The dataset is structured as the following:
audio_data/
reader_1/
001001.mp3 (surah 1, ayah 1)
001002.mp3
...
reader_2/
001001.mp3
...
114006.mp3 (surah 114, ayah 6)
reader_3/
...
Note, that not all readers have all the 6236 ayat of Quran, some may not even have all the 114 surahs.
The text of the surahs is in the all_ayat.json file. all_ayat.json file has all the surahs and ayas in Arabic text.
json key format is "1_1" for surah 1 ayah 1, or "114_2" (surah 114 ayah 2).

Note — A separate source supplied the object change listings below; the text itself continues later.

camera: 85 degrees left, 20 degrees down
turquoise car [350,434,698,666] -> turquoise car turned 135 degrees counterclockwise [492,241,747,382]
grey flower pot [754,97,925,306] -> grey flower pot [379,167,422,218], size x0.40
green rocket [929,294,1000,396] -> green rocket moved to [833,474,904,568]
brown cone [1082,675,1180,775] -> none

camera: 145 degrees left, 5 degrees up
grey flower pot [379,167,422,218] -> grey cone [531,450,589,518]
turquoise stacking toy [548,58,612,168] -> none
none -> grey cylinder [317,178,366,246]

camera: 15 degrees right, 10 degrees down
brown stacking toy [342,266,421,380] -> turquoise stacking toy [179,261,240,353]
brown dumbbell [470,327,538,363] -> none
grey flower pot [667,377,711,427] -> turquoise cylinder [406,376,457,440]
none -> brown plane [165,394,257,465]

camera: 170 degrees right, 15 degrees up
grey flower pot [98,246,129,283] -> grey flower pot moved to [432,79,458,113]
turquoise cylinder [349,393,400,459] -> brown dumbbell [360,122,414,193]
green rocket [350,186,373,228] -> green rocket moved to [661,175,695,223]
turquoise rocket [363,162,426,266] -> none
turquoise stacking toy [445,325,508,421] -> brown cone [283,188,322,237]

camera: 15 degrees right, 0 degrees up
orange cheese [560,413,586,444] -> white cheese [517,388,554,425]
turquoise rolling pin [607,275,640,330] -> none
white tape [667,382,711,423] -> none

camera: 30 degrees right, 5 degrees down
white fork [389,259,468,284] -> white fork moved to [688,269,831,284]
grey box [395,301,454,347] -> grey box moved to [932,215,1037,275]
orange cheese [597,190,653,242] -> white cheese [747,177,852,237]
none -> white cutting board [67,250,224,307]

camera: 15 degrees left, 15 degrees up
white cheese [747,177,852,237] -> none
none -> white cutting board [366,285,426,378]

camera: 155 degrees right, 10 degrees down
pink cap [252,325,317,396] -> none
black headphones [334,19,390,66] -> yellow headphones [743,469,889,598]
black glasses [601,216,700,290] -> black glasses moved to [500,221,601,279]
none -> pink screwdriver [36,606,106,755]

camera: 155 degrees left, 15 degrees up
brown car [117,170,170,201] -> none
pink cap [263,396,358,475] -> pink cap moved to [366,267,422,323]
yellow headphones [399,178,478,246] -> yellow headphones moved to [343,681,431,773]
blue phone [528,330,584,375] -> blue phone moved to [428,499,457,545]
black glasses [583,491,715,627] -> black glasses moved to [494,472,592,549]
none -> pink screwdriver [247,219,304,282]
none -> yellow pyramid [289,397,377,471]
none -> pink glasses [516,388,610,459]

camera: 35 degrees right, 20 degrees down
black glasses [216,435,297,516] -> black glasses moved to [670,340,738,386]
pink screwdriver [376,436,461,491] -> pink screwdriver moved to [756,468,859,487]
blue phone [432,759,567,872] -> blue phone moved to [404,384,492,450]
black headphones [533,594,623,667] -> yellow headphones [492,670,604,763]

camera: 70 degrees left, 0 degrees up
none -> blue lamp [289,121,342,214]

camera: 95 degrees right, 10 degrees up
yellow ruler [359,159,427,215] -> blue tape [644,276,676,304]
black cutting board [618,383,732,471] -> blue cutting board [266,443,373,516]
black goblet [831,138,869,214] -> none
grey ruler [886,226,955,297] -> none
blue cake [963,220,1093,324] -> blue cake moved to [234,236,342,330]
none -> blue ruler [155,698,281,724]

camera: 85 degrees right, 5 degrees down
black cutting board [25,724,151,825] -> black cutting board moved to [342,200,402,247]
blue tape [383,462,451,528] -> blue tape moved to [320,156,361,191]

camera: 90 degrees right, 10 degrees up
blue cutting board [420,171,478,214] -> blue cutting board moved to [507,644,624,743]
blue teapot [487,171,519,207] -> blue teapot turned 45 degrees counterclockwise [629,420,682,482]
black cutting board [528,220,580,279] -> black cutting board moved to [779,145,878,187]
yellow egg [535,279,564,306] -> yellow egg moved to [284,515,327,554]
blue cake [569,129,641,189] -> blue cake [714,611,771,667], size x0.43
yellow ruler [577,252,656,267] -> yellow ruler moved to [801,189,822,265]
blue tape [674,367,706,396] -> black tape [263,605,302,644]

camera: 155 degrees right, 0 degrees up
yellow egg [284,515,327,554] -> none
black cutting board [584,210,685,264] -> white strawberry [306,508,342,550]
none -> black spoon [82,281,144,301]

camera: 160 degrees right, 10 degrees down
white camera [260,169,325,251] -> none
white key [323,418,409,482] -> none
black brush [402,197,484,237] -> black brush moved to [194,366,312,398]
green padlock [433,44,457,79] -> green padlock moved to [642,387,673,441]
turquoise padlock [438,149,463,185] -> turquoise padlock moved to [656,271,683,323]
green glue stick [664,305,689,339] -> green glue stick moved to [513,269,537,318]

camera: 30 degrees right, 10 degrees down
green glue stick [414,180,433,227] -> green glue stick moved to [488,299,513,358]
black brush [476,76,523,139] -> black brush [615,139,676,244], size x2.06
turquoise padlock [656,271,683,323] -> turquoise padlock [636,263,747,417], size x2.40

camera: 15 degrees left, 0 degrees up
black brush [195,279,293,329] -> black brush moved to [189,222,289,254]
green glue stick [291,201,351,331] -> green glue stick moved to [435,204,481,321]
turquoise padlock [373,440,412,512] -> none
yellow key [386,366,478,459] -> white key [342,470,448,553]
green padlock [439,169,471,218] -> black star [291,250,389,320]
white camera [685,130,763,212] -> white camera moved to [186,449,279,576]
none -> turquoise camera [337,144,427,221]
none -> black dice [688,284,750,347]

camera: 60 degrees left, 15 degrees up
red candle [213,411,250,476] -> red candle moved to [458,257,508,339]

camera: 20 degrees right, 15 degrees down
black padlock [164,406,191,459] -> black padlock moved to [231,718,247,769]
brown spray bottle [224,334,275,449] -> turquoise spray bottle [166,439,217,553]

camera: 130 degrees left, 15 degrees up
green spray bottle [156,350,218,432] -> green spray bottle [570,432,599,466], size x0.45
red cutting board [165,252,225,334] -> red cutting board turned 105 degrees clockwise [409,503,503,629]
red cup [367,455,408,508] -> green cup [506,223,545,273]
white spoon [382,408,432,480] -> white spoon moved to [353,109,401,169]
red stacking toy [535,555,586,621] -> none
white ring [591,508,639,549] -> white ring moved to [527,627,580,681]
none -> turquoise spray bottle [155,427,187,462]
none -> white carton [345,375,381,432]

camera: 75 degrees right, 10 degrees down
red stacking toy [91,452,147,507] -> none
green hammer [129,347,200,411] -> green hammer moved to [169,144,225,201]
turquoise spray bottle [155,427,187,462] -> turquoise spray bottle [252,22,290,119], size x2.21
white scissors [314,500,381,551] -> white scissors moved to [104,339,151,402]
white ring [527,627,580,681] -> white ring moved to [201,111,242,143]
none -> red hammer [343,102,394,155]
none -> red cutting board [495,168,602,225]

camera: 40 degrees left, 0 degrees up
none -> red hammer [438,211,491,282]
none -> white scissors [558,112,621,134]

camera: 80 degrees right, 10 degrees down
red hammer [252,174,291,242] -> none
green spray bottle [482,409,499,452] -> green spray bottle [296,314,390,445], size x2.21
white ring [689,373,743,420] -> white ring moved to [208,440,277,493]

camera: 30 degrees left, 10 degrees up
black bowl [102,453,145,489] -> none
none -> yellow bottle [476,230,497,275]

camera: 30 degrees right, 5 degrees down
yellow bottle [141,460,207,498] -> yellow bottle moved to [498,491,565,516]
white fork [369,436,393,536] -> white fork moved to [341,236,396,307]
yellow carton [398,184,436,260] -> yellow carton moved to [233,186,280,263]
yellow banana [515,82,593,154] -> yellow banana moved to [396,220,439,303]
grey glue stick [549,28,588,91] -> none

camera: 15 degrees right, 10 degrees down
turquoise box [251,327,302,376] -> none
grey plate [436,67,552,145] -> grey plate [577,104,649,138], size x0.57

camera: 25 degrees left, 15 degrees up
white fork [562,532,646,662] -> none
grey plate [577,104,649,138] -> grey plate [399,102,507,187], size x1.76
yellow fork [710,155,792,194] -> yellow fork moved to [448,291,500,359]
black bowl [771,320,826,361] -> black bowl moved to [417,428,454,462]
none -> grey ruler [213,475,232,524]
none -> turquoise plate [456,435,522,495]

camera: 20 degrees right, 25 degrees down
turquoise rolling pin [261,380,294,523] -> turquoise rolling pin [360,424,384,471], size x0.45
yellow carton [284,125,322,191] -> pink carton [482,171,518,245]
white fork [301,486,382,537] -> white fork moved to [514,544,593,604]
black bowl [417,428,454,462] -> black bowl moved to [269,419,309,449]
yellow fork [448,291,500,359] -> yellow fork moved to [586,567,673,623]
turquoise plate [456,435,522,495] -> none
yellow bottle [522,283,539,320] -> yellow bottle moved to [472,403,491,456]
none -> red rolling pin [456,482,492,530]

In other words, "xxx_yyy" where x is surah number and y is ayah number up to 3 digits long.
{"tafsir":{"1_1":{"text":"بِسْمِ اللَّهِ الرَّحْمَٰنِ الرَّحِيمِ"},"1_2":{"text":"الْحَمْدُ لِلَّهِ رَبِّ الْعَالَمِينَ"},"1_3":{"text":"الرَّحْمَٰنِ الرَّحِيمِ"},"1_4":{"text":"مَالِكِ يَوْمِ الدِّينِ"},"1_5":{"text":"إِيَّاكَ نَعْبُدُ وَإِيَّاكَ نَسْتَعِينُ"},"1_6":{"text":"اهْدِنَا الصِّرَاطَ الْمُسْتَقِيمَ"}, ...}
audo_list.txt has a list of all mp3 files found in the audio_data directory, transcripts.tsv is a tab-separated-value file that can be used as an input to a machine learning program. It has the format Path-Duration(in seconds) -Arabic text.